You want to move to a city because of their promotional beer pricing
So?
This is why you shouldn't make decisions
Whoevers house this is has only beer and cream cheese in the fridge. Thats the diet im gonna go on
By this time tomorrow I expect us to be sitting at the kitchen table either playing a drinking game, or crying. Set an alarm
She's "threw gas on the fire to put it out" drunk. Come retrieve ur gf. Ps she smells like burnt hair
i don't think they understood the house was collapsing. they kept dancing and jumping and asking for more cups.
so i guess now we know you can get away with peeing mere feet from the Capitol if you shout IM PREGNANT at the guards
there is a video of me from last night trying to light my breath on fire. that drunk.
Is it wrong I want to seduce my ex to prove the point to his current gf he's an ass?
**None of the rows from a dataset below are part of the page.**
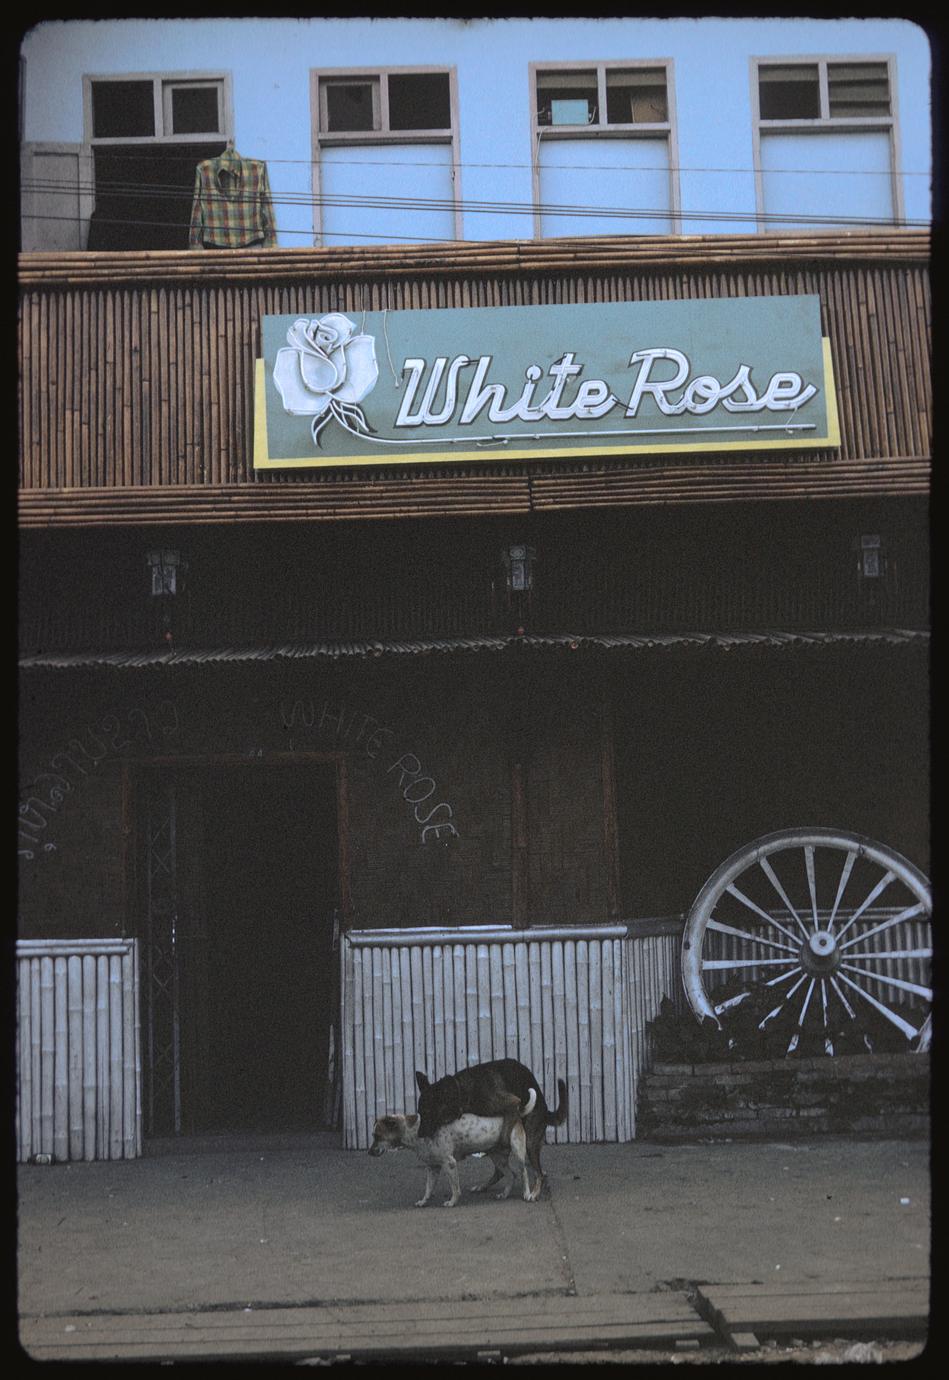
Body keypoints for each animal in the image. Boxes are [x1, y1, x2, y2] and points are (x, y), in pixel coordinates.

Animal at [369, 1088, 537, 1207]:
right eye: (373, 1135)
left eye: (377, 1136)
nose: (369, 1152)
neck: (415, 1130)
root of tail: (516, 1111)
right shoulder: (433, 1168)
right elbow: (428, 1189)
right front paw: (423, 1201)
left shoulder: (449, 1163)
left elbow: (455, 1188)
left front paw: (452, 1202)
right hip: (497, 1157)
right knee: (510, 1175)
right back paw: (504, 1194)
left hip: (517, 1151)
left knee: (523, 1173)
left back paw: (527, 1194)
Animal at [415, 1058, 567, 1202]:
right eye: (420, 1113)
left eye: (427, 1113)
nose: (419, 1134)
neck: (461, 1090)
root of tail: (546, 1110)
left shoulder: (512, 1102)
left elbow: (507, 1126)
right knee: (501, 1172)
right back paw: (483, 1186)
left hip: (530, 1143)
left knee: (539, 1173)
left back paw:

I've gotten 2 singers numbers, a 6'5 dude has promised to take me to Oktoberfest, and I spent the night w a pilot named Zeus who looks like caramel tastes. Also I sprained my thumb punching some guy I named 'hater'. I love Nashville
How is it possible that I'm still a virgin and you've managed to have sex in a cheetah print onesie TWICE
Oh my god, are you sexting me while watching the Democratic debate.
100%
Now I'll never know if it was me that got you worked up, or Bernie Sanders' social policies.
Nobody's dick fell into my mouth tonight
He adjusted my bra straps while I blew him.
I promised her before I left that I'd make good choices and then got drunk and fucked my best friend and her boyfriend.
It was funny for a while but 3 days later I still can't walk and I've constructed a diaper-like contraption to hold the ice pack on my vagina.